__Task description__:
Everything from the line containing "X98450048Y-84493218D03*" through the line containing "X83980000Y-76162000D03*" should be repeated exactly, and nothing else from the data.

__Data in this exercise__:
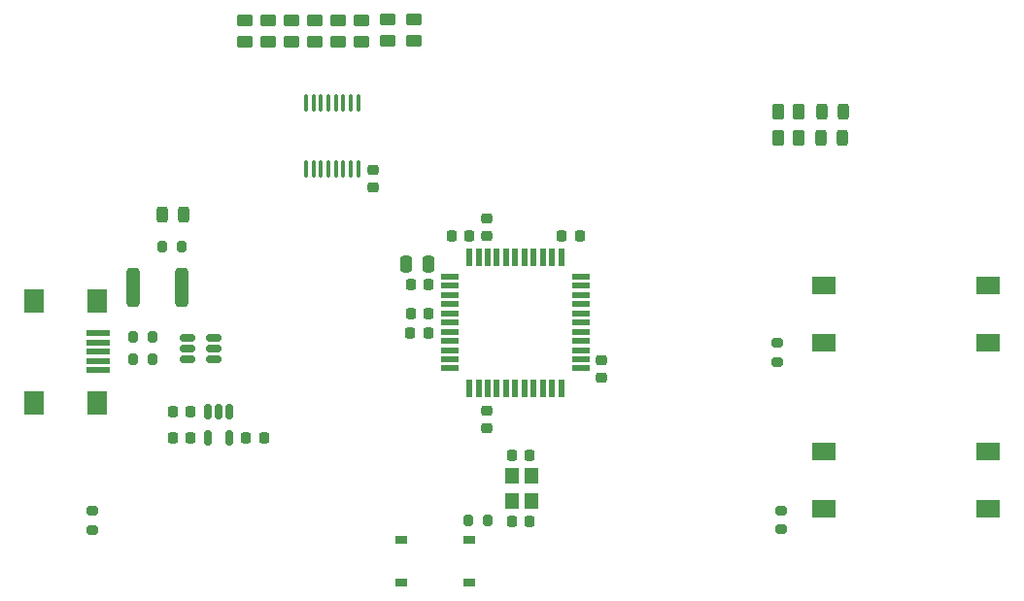
<source format=gbr>
%TF.GenerationSoftware,KiCad,Pcbnew,7.0.1-0*%
%TF.CreationDate,2023-04-21T07:07:00-06:00*%
%TF.ProjectId,PhaseB_Prototype,50686173-6542-45f5-9072-6f746f747970,rev?*%
%TF.SameCoordinates,Original*%
%TF.FileFunction,Paste,Top*%
%TF.FilePolarity,Positive*%
%FSLAX46Y46*%
G04 Gerber Fmt 4.6, Leading zero omitted, Abs format (unit mm)*
G04 Created by KiCad (PCBNEW 7.0.1-0) date 2023-04-21 07:07:00*
%MOMM*%
%LPD*%
G01*
G04 APERTURE LIST*
G04 Aperture macros list*
%AMRoundRect*
0 Rectangle with rounded corners*
0 $1 Rounding radius*
0 $2 $3 $4 $5 $6 $7 $8 $9 X,Y pos of 4 corners*
0 Add a 4 corners polygon primitive as box body*
4,1,4,$2,$3,$4,$5,$6,$7,$8,$9,$2,$3,0*
0 Add four circle primitives for the rounded corners*
1,1,$1+$1,$2,$3*
1,1,$1+$1,$4,$5*
1,1,$1+$1,$6,$7*
1,1,$1+$1,$8,$9*
0 Add four rect primitives between the rounded corners*
20,1,$1+$1,$2,$3,$4,$5,0*
20,1,$1+$1,$4,$5,$6,$7,0*
20,1,$1+$1,$6,$7,$8,$9,0*
20,1,$1+$1,$8,$9,$2,$3,0*%
G04 Aperture macros list end*
%ADD10RoundRect,0.200000X0.200000X0.275000X-0.200000X0.275000X-0.200000X-0.275000X0.200000X-0.275000X0*%
%ADD11RoundRect,0.225000X0.250000X-0.225000X0.250000X0.225000X-0.250000X0.225000X-0.250000X-0.225000X0*%
%ADD12RoundRect,0.225000X0.225000X0.250000X-0.225000X0.250000X-0.225000X-0.250000X0.225000X-0.250000X0*%
%ADD13RoundRect,0.225000X-0.225000X-0.250000X0.225000X-0.250000X0.225000X0.250000X-0.225000X0.250000X0*%
%ADD14RoundRect,0.250000X0.450000X-0.262500X0.450000X0.262500X-0.450000X0.262500X-0.450000X-0.262500X0*%
%ADD15RoundRect,0.243750X0.243750X0.456250X-0.243750X0.456250X-0.243750X-0.456250X0.243750X-0.456250X0*%
%ADD16RoundRect,0.250000X-0.262500X-0.450000X0.262500X-0.450000X0.262500X0.450000X-0.262500X0.450000X0*%
%ADD17RoundRect,0.150000X-0.512500X-0.150000X0.512500X-0.150000X0.512500X0.150000X-0.512500X0.150000X0*%
%ADD18RoundRect,0.150000X-0.150000X0.512500X-0.150000X-0.512500X0.150000X-0.512500X0.150000X0.512500X0*%
%ADD19R,2.000000X1.500000*%
%ADD20RoundRect,0.100000X-0.100000X0.637500X-0.100000X-0.637500X0.100000X-0.637500X0.100000X0.637500X0*%
%ADD21RoundRect,0.250000X0.250000X0.475000X-0.250000X0.475000X-0.250000X-0.475000X0.250000X-0.475000X0*%
%ADD22RoundRect,0.200000X-0.200000X-0.275000X0.200000X-0.275000X0.200000X0.275000X-0.200000X0.275000X0*%
%ADD23RoundRect,0.225000X-0.250000X0.225000X-0.250000X-0.225000X0.250000X-0.225000X0.250000X0.225000X0*%
%ADD24R,1.500000X0.550000*%
%ADD25R,0.550000X1.500000*%
%ADD26RoundRect,0.200000X0.275000X-0.200000X0.275000X0.200000X-0.275000X0.200000X-0.275000X-0.200000X0*%
%ADD27R,1.200000X1.400000*%
%ADD28RoundRect,0.250000X-0.312500X-1.450000X0.312500X-1.450000X0.312500X1.450000X-0.312500X1.450000X0*%
%ADD29R,1.000000X0.700000*%
%ADD30R,2.000000X0.500000*%
%ADD31R,1.700000X2.000000*%
G04 APERTURE END LIST*
D10*
%TO.C,R14*%
X91249000Y-67818000D03*
X89599000Y-67818000D03*
%TD*%
D11*
%TO.C,C15*%
X107966820Y-61092142D03*
X107966820Y-62642142D03*
%TD*%
D12*
%TO.C,C2*%
X121635189Y-91780601D03*
X120085189Y-91780601D03*
%TD*%
D13*
%TO.C,C1*%
X120053441Y-85988865D03*
X121603441Y-85988865D03*
%TD*%
D14*
%TO.C,R5*%
X111506000Y-48006000D03*
X111506000Y-49831000D03*
%TD*%
D15*
%TO.C,D3*%
X91440000Y-65024000D03*
X89565000Y-65024000D03*
%TD*%
D14*
%TO.C,R12*%
X96774000Y-48109500D03*
X96774000Y-49934500D03*
%TD*%
D10*
%TO.C,R16*%
X88709000Y-75710000D03*
X87059000Y-75710000D03*
%TD*%
D16*
%TO.C,R3*%
X143247085Y-56033813D03*
X145072085Y-56033813D03*
%TD*%
D17*
%TO.C,U4*%
X91783751Y-75721955D03*
X91783751Y-76671955D03*
X91783751Y-77621955D03*
X94058751Y-77621955D03*
X94058751Y-76671955D03*
X94058751Y-75721955D03*
%TD*%
D18*
%TO.C,U5*%
X95438000Y-82174500D03*
X94488000Y-82174500D03*
X93538000Y-82174500D03*
X93538000Y-84449500D03*
X95438000Y-84449500D03*
%TD*%
D14*
%TO.C,R10*%
X100838000Y-48109500D03*
X100838000Y-49934500D03*
%TD*%
D19*
%TO.C,S1*%
X161582000Y-90638000D03*
X147282000Y-90638000D03*
X161582000Y-85638000D03*
X147282000Y-85638000D03*
%TD*%
D20*
%TO.C,U2*%
X106669000Y-61028500D03*
X106019000Y-61028500D03*
X105369000Y-61028500D03*
X104719000Y-61028500D03*
X104069000Y-61028500D03*
X103419000Y-61028500D03*
X102769000Y-61028500D03*
X102119000Y-61028500D03*
X102119000Y-55303500D03*
X102769000Y-55303500D03*
X103419000Y-55303500D03*
X104069000Y-55303500D03*
X104719000Y-55303500D03*
X105369000Y-55303500D03*
X106019000Y-55303500D03*
X106669000Y-55303500D03*
%TD*%
D21*
%TO.C,C4*%
X112778369Y-69342000D03*
X110878369Y-69342000D03*
%TD*%
D13*
%TO.C,C3*%
X124413154Y-66874511D03*
X125963154Y-66874511D03*
%TD*%
D14*
%TO.C,R6*%
X109220000Y-48006000D03*
X109220000Y-49831000D03*
%TD*%
D22*
%TO.C,R13*%
X116269000Y-91694000D03*
X117919000Y-91694000D03*
%TD*%
D23*
%TO.C,C8*%
X127880856Y-79215952D03*
X127880856Y-77665952D03*
%TD*%
D12*
%TO.C,C10*%
X112789000Y-73660000D03*
X111239000Y-73660000D03*
%TD*%
D15*
%TO.C,D2*%
X148895000Y-58310000D03*
X147020000Y-58310000D03*
%TD*%
D11*
%TO.C,C11*%
X117852224Y-66859263D03*
X117852224Y-65309263D03*
%TD*%
D12*
%TO.C,C7*%
X112768199Y-75315721D03*
X111218199Y-75315721D03*
%TD*%
D24*
%TO.C,U3*%
X114660000Y-70420000D03*
X114660000Y-71220000D03*
X114660000Y-72020000D03*
X114660000Y-72820000D03*
X114660000Y-73620000D03*
X114660000Y-74420000D03*
X114660000Y-75220000D03*
X114660000Y-76020000D03*
X114660000Y-76820000D03*
X114660000Y-77620000D03*
X114660000Y-78420000D03*
D25*
X116360000Y-80120000D03*
X117160000Y-80120000D03*
X117960000Y-80120000D03*
X118760000Y-80120000D03*
X119560000Y-80120000D03*
X120360000Y-80120000D03*
X121160000Y-80120000D03*
X121960000Y-80120000D03*
X122760000Y-80120000D03*
X123560000Y-80120000D03*
X124360000Y-80120000D03*
D24*
X126060000Y-78420000D03*
X126060000Y-77620000D03*
X126060000Y-76820000D03*
X126060000Y-76020000D03*
X126060000Y-75220000D03*
X126060000Y-74420000D03*
X126060000Y-73620000D03*
X126060000Y-72820000D03*
X126060000Y-72020000D03*
X126060000Y-71220000D03*
X126060000Y-70420000D03*
D25*
X124360000Y-68720000D03*
X123560000Y-68720000D03*
X122760000Y-68720000D03*
X121960000Y-68720000D03*
X121160000Y-68720000D03*
X120360000Y-68720000D03*
X119560000Y-68720000D03*
X118760000Y-68720000D03*
X117960000Y-68720000D03*
X117160000Y-68720000D03*
X116360000Y-68720000D03*
%TD*%
D26*
%TO.C,R1*%
X143510000Y-90806000D03*
X143510000Y-92456000D03*
%TD*%
D15*
%TO.C,D1*%
X148973500Y-56024000D03*
X147098500Y-56024000D03*
%TD*%
D12*
%TO.C,C12*%
X92054805Y-84476254D03*
X90504805Y-84476254D03*
%TD*%
D14*
%TO.C,R9*%
X102870000Y-48109500D03*
X102870000Y-49934500D03*
%TD*%
D27*
%TO.C,Y1*%
X121754000Y-90000000D03*
X121754000Y-87800000D03*
X120054000Y-87800000D03*
X120054000Y-90000000D03*
%TD*%
D13*
%TO.C,C14*%
X96900048Y-84493218D03*
X98450048Y-84493218D03*
%TD*%
D12*
%TO.C,C13*%
X92065448Y-82152253D03*
X90515448Y-82152253D03*
%TD*%
D16*
%TO.C,R4*%
X143264647Y-58354301D03*
X145089647Y-58354301D03*
%TD*%
D26*
%TO.C,R2*%
X143217601Y-77846693D03*
X143217601Y-76196693D03*
%TD*%
%TO.C,R17*%
X83490000Y-90859000D03*
X83490000Y-92509000D03*
%TD*%
D23*
%TO.C,C9*%
X117910193Y-82101325D03*
X117910193Y-83651325D03*
%TD*%
D28*
%TO.C,F1*%
X87016500Y-71374000D03*
X91291500Y-71374000D03*
%TD*%
D12*
%TO.C,C6*%
X112789000Y-71120000D03*
X111239000Y-71120000D03*
%TD*%
D14*
%TO.C,R11*%
X98806000Y-48109500D03*
X98806000Y-49934500D03*
%TD*%
D29*
%TO.C,S3*%
X110379500Y-93400000D03*
X116379500Y-93400000D03*
X110379500Y-97100000D03*
X116379500Y-97100000D03*
%TD*%
D30*
%TO.C,J1*%
X83980000Y-75362000D03*
X83980000Y-76162000D03*
X83980000Y-76962000D03*
X83980000Y-77762000D03*
X83980000Y-78562000D03*
D31*
X83880000Y-72512000D03*
X78430000Y-72512000D03*
X83880000Y-81412000D03*
X78430000Y-81412000D03*
%TD*%
D10*
%TO.C,R15*%
X88709000Y-77597494D03*
X87059000Y-77597494D03*
%TD*%
D12*
%TO.C,C5*%
X116345000Y-66842000D03*
X114795000Y-66842000D03*
%TD*%
D14*
%TO.C,R7*%
X106934000Y-48109500D03*
X106934000Y-49934500D03*
%TD*%
%TO.C,R8*%
X104902000Y-48109500D03*
X104902000Y-49934500D03*
%TD*%
D19*
%TO.C,S2*%
X161582000Y-76160000D03*
X147282000Y-76160000D03*
X161582000Y-71160000D03*
X147282000Y-71160000D03*
%TD*%
M02*

</source>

__Response box__:
X98450048Y-84493218D03*
%TD*%
D12*
%TO.C,C13*%
X92065448Y-82152253D03*
X90515448Y-82152253D03*
%TD*%
D16*
%TO.C,R4*%
X143264647Y-58354301D03*
X145089647Y-58354301D03*
%TD*%
D26*
%TO.C,R2*%
X143217601Y-77846693D03*
X143217601Y-76196693D03*
%TD*%
%TO.C,R17*%
X83490000Y-90859000D03*
X83490000Y-92509000D03*
%TD*%
D23*
%TO.C,C9*%
X117910193Y-82101325D03*
X117910193Y-83651325D03*
%TD*%
D28*
%TO.C,F1*%
X87016500Y-71374000D03*
X91291500Y-71374000D03*
%TD*%
D12*
%TO.C,C6*%
X112789000Y-71120000D03*
X111239000Y-71120000D03*
%TD*%
D14*
%TO.C,R11*%
X98806000Y-48109500D03*
X98806000Y-49934500D03*
%TD*%
D29*
%TO.C,S3*%
X110379500Y-93400000D03*
X116379500Y-93400000D03*
X110379500Y-97100000D03*
X116379500Y-97100000D03*
%TD*%
D30*
%TO.C,J1*%
X83980000Y-75362000D03*
X83980000Y-76162000D03*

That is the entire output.